Monday, Ward 1 Councilman Jeff Weill took issue with Malachi Financial Products' $300,000 fee and demanded more information on what the city would pay the company to do before casting his vote Tuesday night. On Tuesday night, Weill cast the lone vote against the contract when no further information was presented in open session. Calls to Weill were not immediately returned.
Stokes' Battle
Ward 3 Councilman Kenneth Stokes took his personal battle with The Clarion-Ledger before the council this week by submitting an order to hire a contract attorney on his behalf to begin a "fact-finding lawsuit against the Clarion Ledger," for its recent coverage of Stokes' publicly financed travel costs and his low council meeting attendance record. Council members struck down the order in a 5 to 2 vote.
The Clarion-Ledger cited city documents last week indicating that Stokes attended only 27 of 55 full council meetings since last July. Stokes argues he should not have to attend every special meeting because he is often not present to schedule them.
Stokes also lashed out at the newspaper's story citing sources who had no knowledge of Stokes' presence at an American Association of State Highway Transportation Officials Subcommittee on Construction in Chicago last August, although Stokes' expenses for the conference cost taxpayers $2,745, according to The Clarion-Ledger.
Stokes told the Jackson Free Press that he was present at the events and revealed credentials that, he claims, prove his presence. On Tuesday, he presented nametags and brochures from the conference as proof that he was there.

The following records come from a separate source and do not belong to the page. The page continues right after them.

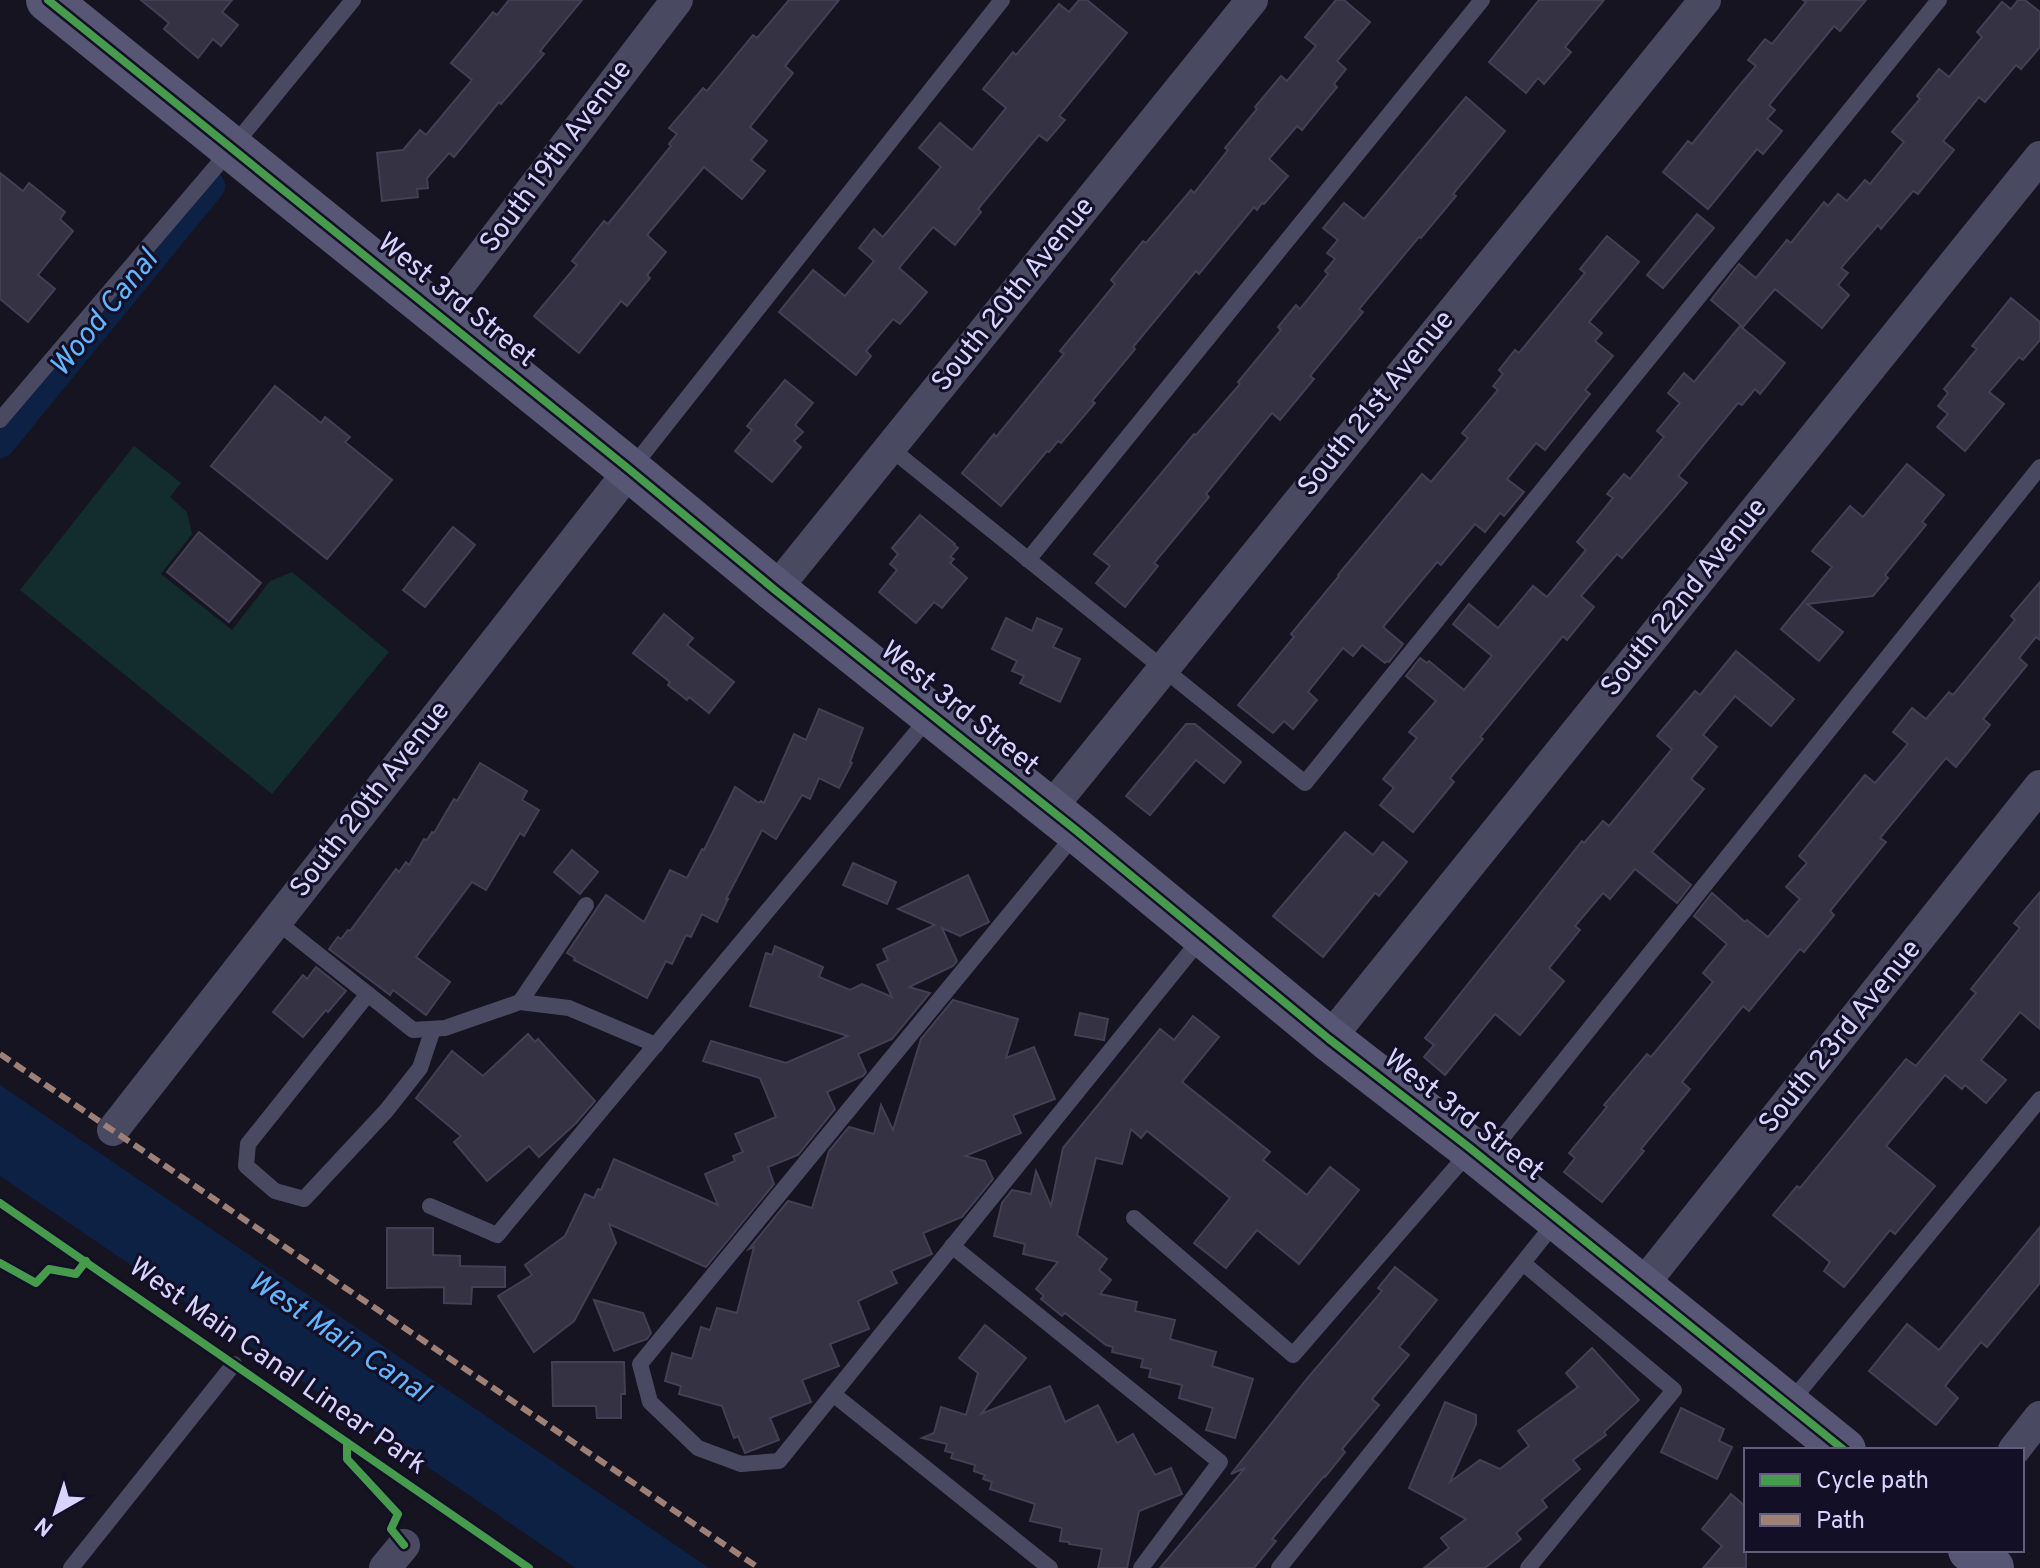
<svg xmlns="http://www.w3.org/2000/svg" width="2040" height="1568" viewBox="0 0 2040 1568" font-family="Overpass,sans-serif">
  <rect width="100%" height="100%" fill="#161421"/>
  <polygon fill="#132c2d" points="134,446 181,483 170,497 187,512 192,534 161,574 232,630 270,581 292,572 389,652 272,794 20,590"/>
  <polygon fill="#0d2144" points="0,1085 709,1568 576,1568 0,1176"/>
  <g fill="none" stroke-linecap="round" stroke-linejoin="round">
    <polyline stroke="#0d2144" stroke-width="30" points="0,443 210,186"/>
  </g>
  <g fill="#343243" stroke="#433f54" stroke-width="2">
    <polygon points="141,0 232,0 222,12 238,25 221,46 213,39 198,58 164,29 169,23"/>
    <polygon points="509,0 582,0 540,51 544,54 501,104 499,102 454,157 449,153 427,178 428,188 417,189 418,197 382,201 377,153 403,150 420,130 426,135 472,80 451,63 493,12 497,15"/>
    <polygon points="789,0 839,0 785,66 793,73 750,127 767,141 751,160 765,171 742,199 704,167 647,235 666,252 647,275 650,278 627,306 621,301 579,353 534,316 577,265 572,261 604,221 608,224 671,146 669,144 677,134 669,128 703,88 707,91 753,35 757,38"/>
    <polygon points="1079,0 1087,0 1127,33 1059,116 1065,120 1047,141 1039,135 978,209 981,212 955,245 933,227 899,268 927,292 900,324 893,319 866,351 871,356 856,375 779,312 813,270 845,296 874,261 859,248 874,229 883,237 941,167 919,148 940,123 972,150 1006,108 983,89 1013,52 1016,55 1059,4 1069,12"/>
    <polygon points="1336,0 1344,0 1370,22 1337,61 1346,69 1334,84 1337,87 1302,130 1297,126 1269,159 1288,176 1264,204 1262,203 1257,210 1254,207 1199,274 1196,271 1133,347 1135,349 1092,401 1095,403 1061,443 1058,441 1049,452 1047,451 1001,506 962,473 994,434 996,437 1064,354 1060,351 1115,284 1111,280 1143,241 1146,243 1191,190 1194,193 1228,150 1225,148 1257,109 1255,107 1281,76 1287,81 1316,46 1305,37"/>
    <polygon points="1539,0 1604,0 1565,47 1571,52 1544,84 1538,78 1526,93 1489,62"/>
    <polygon points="1803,0 1866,0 1840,31 1834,26 1769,105 1775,110 1767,119 1782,131 1763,154 1757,149 1708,209 1663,172 1688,141 1692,144 1734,92 1756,66 1748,60 1765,39 1772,44 1806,2"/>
    <polygon points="2018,0 2025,0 2040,12 2040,47 2021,69 2016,65 1985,102 1979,97 1943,141 1954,150 1918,194 1913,191 1881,229 1878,225 1841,268 1848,273 1838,285 1849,295 1822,328 1775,289 1743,327 1711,300 1739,264 1756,278 1787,240 1791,243 1824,202 1828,206 1838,194 1847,201 1865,180 1870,184 1904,142 1892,132 1920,99 1917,96 1939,69 1949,77 1982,37 1977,32 2002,2 2011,9"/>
    <polygon points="1466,97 1505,131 1453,194 1456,196 1421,238 1419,237 1359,309 1363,312 1310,376 1314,379 1280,420 1272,413 1206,494 1209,497 1154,563 1158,566 1125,607 1096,583 1110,566 1094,554 1194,434 1196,435 1240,384 1238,382 1281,330 1278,327 1296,305 1300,309 1328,274 1325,271 1335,259 1327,253 1338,240 1323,228 1344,203 1364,219"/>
    <polygon points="0,173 23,191 29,183 65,212 60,219 73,231 38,275 55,289 28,322 0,299"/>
    <polygon points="1697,214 1714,228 1663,288 1647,275"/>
    <polygon points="1607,236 1639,262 1589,322 1602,333 1595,341 1613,356 1585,390 1590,394 1545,450 1536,443 1507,479 1524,492 1504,516 1500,513 1485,532 1475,524 1441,565 1437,562 1383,627 1403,644 1389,662 1387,661 1385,663 1362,645 1353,656 1343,648 1308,692 1317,700 1293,729 1284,721 1273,733 1238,705 1294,637 1291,634 1339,576 1338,575 1422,474 1431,482 1468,438 1462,433 1498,390 1493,386 1503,374 1499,370 1515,350 1519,353 1585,273 1580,269"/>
    <polygon points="2011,298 2040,322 2040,340 2023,360 2019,357 1989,392 2004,404 1965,451 1937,427 1948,414 1938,406 1948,393 1944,389 1977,349 1972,346"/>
    <polygon points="1740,326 1785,363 1760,394 1755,389 1742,405 1738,403 1678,476 1687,483 1622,558 1617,554 1581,596 1594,607 1567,640 1563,636 1480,737 1483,739 1450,778 1454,782 1413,832 1380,805 1394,788 1383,779 1417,738 1409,732 1436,701 1406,676 1420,658 1427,663 1429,661 1464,690 1492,656 1453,624 1469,604 1498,628 1533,586 1547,597 1586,550 1577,542 1613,498 1607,494 1624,474 1630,479 1664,437 1657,431 1680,403 1668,393 1684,373 1694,382"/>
    <polygon points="785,380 813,403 795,425 803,432 794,441 801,447 772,482 735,451 752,430 747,426"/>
    <polygon points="275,386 321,423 325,417 350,437 345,442 392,480 327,559 211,466"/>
    <polygon points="1907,464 1944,495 1922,522 1926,525 1885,575 1888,578 1873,596 1807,604 1843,632 1819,661 1781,629 1832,567 1812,551 1850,506 1863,517"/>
    <polygon points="920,515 955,544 954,545 958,548 950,557 954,559 950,563 967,578 942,608 934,602 916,623 879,592 897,570 890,564 898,554 892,548"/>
    <polygon points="453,527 475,545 425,607 403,590"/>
    <polygon points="199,532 261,583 229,622 167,572"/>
    <polygon points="2040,582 2040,640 2036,637 2019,658 2027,665 1983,719 1990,725 1956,767 1946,758 1880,838 1886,842 1830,911 1834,915 1804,952 1800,949 1749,1011 1743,1006 1682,1082 1690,1089 1641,1149 1644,1151 1602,1202 1564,1172 1575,1158 1569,1153 1607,1107 1604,1105 1647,1054 1651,1057 1713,982 1703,973 1727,944 1694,916 1712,893 1745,922 1747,920 1768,937 1800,899 1786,887 1807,863 1799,856 1865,775 1875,783 1908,744 1893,732 1912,708 1926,719 1949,692 1953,695 2015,620 2011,616"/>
    <polygon points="664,614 693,638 687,645 734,682 709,713 689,697 687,700 668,685 670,682 633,653"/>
    <polygon points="1006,618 1032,631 1037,618 1062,629 1053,647 1080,659 1060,702 1020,683 1024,676 1012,671 1017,661 992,649"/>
    <polygon points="1736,651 1794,699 1771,726 1735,696 1703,735 1717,747 1691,779 1704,789 1652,852 1691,885 1677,903 1635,869 1610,899 1603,893 1575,926 1580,930 1549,968 1564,981 1520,1035 1495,1014 1445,1075 1424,1057 1434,1045 1425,1038 1582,841 1584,843 1603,821 1609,826 1672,749 1657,736 1695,691 1700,695"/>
    <polygon points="819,709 863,728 850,762 852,763 839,788 819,778 810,799 802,795 776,839 762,830 726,899 728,899 717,922 702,914 691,937 686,935 672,964 666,961 647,998 574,960 575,958 567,953 606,895 644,922 670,870 687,878 702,849 704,850 735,787 759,803 761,801 764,803 794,734 806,740"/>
    <polygon points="1186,724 1195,724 1241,762 1224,783 1196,760 1150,815 1126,796"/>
    <polygon points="480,763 527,791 522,800 539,810 524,836 520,833 486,890 472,882 416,957 450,982 426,1015 393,990 390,995 329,949 338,937 341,939 348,930 350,931 396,869 399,872 406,862 409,865 424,839 427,840 432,832 434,833 454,799 457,801"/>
    <polygon points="1345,832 1373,855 1383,842 1407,862 1379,896 1375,893 1323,957 1273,916"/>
    <polygon points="572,850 598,872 580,894 554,872"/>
    <polygon points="853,863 896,882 887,904 843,885"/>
    <polygon points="968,875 989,922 960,936 942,928 957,961 953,966 909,987 930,993 892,1039 858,1054 866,1072 863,1076 827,1092 835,1109 798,1155 768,1167 774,1184 706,1267 609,1224 616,1243 574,1321 534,1352 498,1296 532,1275 525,1265 565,1236 585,1194 594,1198 598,1189 601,1190 614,1159 718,1205 705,1174 735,1161 733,1156 743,1152 735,1134 776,1117 760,1078 703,1061 711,1041 786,1063 848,1036 750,1006 766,953 772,955 775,946 823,967 819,977 850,990 862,984 892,997 877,965 888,960 883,949 935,925 898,909"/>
    <polygon points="2040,892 2040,1029 2020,1012 1981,1060 2006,1080 1986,1103 1965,1085 1962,1089 1945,1075 1886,1146 1935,1186 1895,1234 1890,1230 1844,1287 1824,1271 1830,1262 1773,1215 1797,1186 1800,1188 1906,1059 1916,1066 1976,993 1971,989 2020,928 2014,923"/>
    <polygon points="316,967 346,991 328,1012 326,1010 303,1037 273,1012 303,975 307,979"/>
    <polygon points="953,1000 1018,1019 1006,1058 1034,1047 1055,1099 1013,1115 1021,1133 965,1156 985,1161 993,1179 962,1217 923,1233 932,1254 891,1271 897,1283 858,1301 869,1329 830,1344 839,1366 802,1380 811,1402 770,1418 779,1440 745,1453 738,1436 734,1438 722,1406 679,1394 681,1386 665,1381 672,1353 692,1359 701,1327 710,1330 717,1308 737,1313 754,1247 749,1249 788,1201 812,1208 829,1151 849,1127 874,1134 881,1105 893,1130 921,1039"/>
    <polygon points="1080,1013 1108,1019 1104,1040 1075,1035"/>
    <polygon points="1193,1016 1219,1037 1182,1082 1270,1152 1263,1160 1307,1195 1330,1167 1359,1190 1299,1264 1257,1230 1226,1268 1194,1243 1230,1198 1147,1131 1141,1138 1131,1129 1122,1164 1096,1158 1077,1235 1107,1259 1099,1270 1111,1280 1100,1294 1137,1302 1135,1311 1175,1320 1170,1339 1216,1352 1212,1366 1253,1379 1235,1438 1206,1430 1213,1408 1179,1398 1182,1385 1149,1377 1151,1369 1141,1367 1143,1359 1112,1352 1113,1347 1106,1345 1065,1313 1062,1316 1041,1299 1044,1296 1036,1289 1058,1262 1023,1254 1025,1244 994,1236 1002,1203 1012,1190 1031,1194 1036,1171 1051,1206 1063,1148 1160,1029 1174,1040"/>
    <polygon points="528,1034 535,1042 538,1039 595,1101 576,1123 539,1157 529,1146 487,1181 454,1142 461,1136 416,1098 452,1051 483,1076"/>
    <polygon points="2040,1227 2040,1283 1987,1347 1981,1342 1945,1386 1958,1398 1936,1425 1869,1371 1907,1324 1939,1350"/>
    <polygon points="387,1228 433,1228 433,1255 460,1256 460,1266 505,1267 505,1287 472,1287 471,1304 444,1303 444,1287 387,1288"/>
    <polygon points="1395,1267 1437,1300 1399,1347 1409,1355 1372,1399 1379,1405 1342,1449 1345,1452 1325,1477 1324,1476 1272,1539 1276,1541 1254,1568 1160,1568 1245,1468 1231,1474 1306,1380 1382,1291 1378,1288"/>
    <polygon points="594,1300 643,1313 651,1333 647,1339 614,1351"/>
    <polygon points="985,1325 1026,1358 981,1414 1050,1386 1065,1422 1098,1405 1117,1443 1133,1434 1155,1475 1171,1468 1182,1494 1139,1511 1127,1568 1098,1568 1102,1549 1069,1544 1069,1542 1060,1541 1062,1528 1030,1521 1035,1504 990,1489 992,1482 983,1479 985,1475 974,1471 975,1465 951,1458 953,1453 945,1451 947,1444 922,1438 934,1433 941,1407 966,1415 978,1373 959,1358"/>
    <polygon points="1592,1348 1639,1400 1604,1432 1606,1435 1573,1460 1580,1469 1542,1500 1547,1507 1516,1533 1521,1539 1485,1568 1424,1568 1449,1548 1441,1538 1466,1519 1409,1488 1445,1402 1476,1415 1476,1424 1450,1482 1480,1460 1500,1469 1529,1446 1518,1431 1578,1387 1566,1373"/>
    <polygon points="552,1362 624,1362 625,1394 621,1394 621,1418 597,1418 596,1406 553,1406"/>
    <polygon points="1681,1408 1724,1429 1719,1441 1732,1447 1717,1479 1661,1452"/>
    <polygon points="1731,1494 1746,1507 1746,1568 1703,1568 1722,1546 1702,1529"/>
  </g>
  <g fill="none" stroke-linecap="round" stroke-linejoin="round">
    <g stroke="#4a4962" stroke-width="16">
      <polyline points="0,420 231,149 353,0"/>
      <polyline points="890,448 1305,783 1939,0"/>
      <polyline points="631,469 1002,0"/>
      <polyline points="1028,560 1482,0"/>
      <polyline points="1077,832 640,1364 650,1402 698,1448 741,1464 779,1461 1203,936"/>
      <polyline points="276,921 413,1030 445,1028 520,1002 569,1008 656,1045"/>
      <polyline points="368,994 248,1144 246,1166 275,1191 304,1199 386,1111 420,1068 433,1029"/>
      <polyline points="520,1002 586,905"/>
      <polyline points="1486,1158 2040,467"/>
      <polyline points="430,1206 497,1235 930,716"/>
      <polyline points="1134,1218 1293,1355 1470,1151"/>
      <polyline points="952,1246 1220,1462 1141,1568"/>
      <polyline points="1523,1263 1674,1390 1528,1568"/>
      <polyline points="833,1394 1050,1568"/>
      <polyline points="1789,1404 2040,1099"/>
      <polyline points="71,1568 234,1364"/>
      <polyline points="1279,1568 1557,1220"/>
    </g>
    <g stroke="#4a4962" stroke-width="32">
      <polyline points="437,314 677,0"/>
      <polyline points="775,590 1252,0"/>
      <polyline points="1050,809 1705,0"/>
      <polyline points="1329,1039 2040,157"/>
      <polyline points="113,1130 630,470"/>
      <polyline points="1641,1287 2040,786"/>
      <polyline points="2014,1450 2040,1417"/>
      <polyline points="385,1568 404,1545"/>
    </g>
    <g stroke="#575674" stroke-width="44">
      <polyline points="48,0 630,470 775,590 1077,831 1329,1039 1471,1149 1844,1450"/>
      <polyline points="1970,1550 1992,1568"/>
    </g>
    <polyline stroke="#9e8076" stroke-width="6" stroke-dasharray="12 6" stroke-linecap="butt" points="0,1054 759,1568"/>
    <g stroke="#130f26" stroke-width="13">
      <g id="cycleway">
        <polyline points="48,0 630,470 775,590 1077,831 1329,1039 1471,1149 1844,1450"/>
        <polyline points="0,1203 529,1568"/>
        <polyline points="0,1263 36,1283 49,1269 76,1274 86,1261"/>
        <polyline points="347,1443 347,1459 398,1514 391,1529 404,1545"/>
      </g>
    </g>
    <use href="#cycleway" stroke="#469c4c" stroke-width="8"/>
  </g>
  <g text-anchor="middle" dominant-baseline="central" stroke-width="6" stroke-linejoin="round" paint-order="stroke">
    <g font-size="28" fill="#d9d4ff" stroke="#130f26">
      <text transform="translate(557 157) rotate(-53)">South 19th Avenue</text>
      <text transform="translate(1014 295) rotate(-51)">South 20th Avenue</text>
      <text transform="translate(456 301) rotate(39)">West 3rd Street</text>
      <text transform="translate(1377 404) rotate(-51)">South 21st Avenue</text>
      <text transform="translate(1685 598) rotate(-51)">South 22nd Avenue</text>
      <text transform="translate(959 709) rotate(39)">West 3rd Street</text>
      <text transform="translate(371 800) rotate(-52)">South 20th Avenue</text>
      <text transform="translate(1841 1037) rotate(-51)">South 23rd Avenue</text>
      <text transform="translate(1463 1116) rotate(38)">West 3rd Street</text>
      <text transform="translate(277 1367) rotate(35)">West Main Canal Linear Park</text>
    </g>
    <g font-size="30" font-style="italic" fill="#62b6ff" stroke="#130f26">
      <text transform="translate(105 314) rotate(-51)">Wood Canal</text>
      <text transform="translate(338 1338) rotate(34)">West Main Canal</text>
    </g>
  </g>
  <rect x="1744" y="1448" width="280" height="104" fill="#130f26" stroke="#625e7d" stroke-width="2"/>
  <rect x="1760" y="1474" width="40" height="12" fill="#469c4c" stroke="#625e7d" stroke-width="2"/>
  <text x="1816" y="1488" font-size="24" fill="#d9d4ff">Cycle path</text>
  <rect x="1760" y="1514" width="40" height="12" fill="#9e8076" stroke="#625e7d" stroke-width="2"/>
  <text x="1816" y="1528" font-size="24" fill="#d9d4ff">Path</text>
  <g transform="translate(56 1512) rotate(219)" stroke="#130f26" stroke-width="6" paint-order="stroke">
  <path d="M0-6L14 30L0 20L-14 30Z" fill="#d9d4ff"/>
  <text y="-12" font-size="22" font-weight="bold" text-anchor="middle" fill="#d9d4ff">N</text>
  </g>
</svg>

Ward 7 Councilwoman Margaret Barrett-Simon voted against the order to sue The Clarion-Ledger, calling the prospect "a waste of taxpayer money."
In light of Stokes' travel expenses, Council President Frank Bluntson said he would enact a procedure of personally approving city expenditures for travel.
Drug House Demolitions
The council unanimously adopted a new city ordinance--pushed by Stokes--establishing new proceedings to demolish or seize abandoned buildings that the city purports to be locations for illicit drug activity and those considered to be public nuisances.
The ordinance passed Stokes' planning committee last month after the city's legal department tinkered with the law to bring it in line with state and federal laws. City legal insisted on adapting the proposed ordinance to avoid First Amendment violations similar to those the U.S. Department of Justice charged former Mayor Frank Melton with for his role in the 2006 demolition of a home on Ridgeway Street.
In August 2006, Melton, his two city-paid bodyguards and a host of young people not employed by the city destroyed a Ridgeway Street duplex Melton suspected as a drug house, although they discovered no drugs during the raid, triggering four years of litigation against the city and Melton. Mississippi unsuccessfully pursued charges against Melton, followed by federal civil-rights prosecution for Melton's violations against the owner and occupant of the home. Melton's bodyguards pled guilty to in the federal case, while prosecutors dropped charges against the mayor following his death last year. The city is currently in the middle of a civil suit with the owners of the Ridgeway Street home, which remains destroyed and uninhabited.
The ordinance will simplify the process by which the city can condemn and demolish "public nuisance" property and those suspected as sites for drug activity.
City Attorney Pieter Teeuwissen and assistant City Attorney Monica Joiner told the council Monday that the new ordinance will not violate the parameters of state and federal law, and ensures that the city will not incur any new violations.
"This ordinance sets forth procedures by which the city may file to get these abandoned drug houses demolished," Joiner told the council. Joiner explained that city authorities must file a petition with Hinds County Circuit Court, complete with evidence from law enforcement supporting the city's complaint that the property constitutes a public nuisance.
Determination of the home as a public nuisance or "drug house," ultimately remains within the discretion of the court.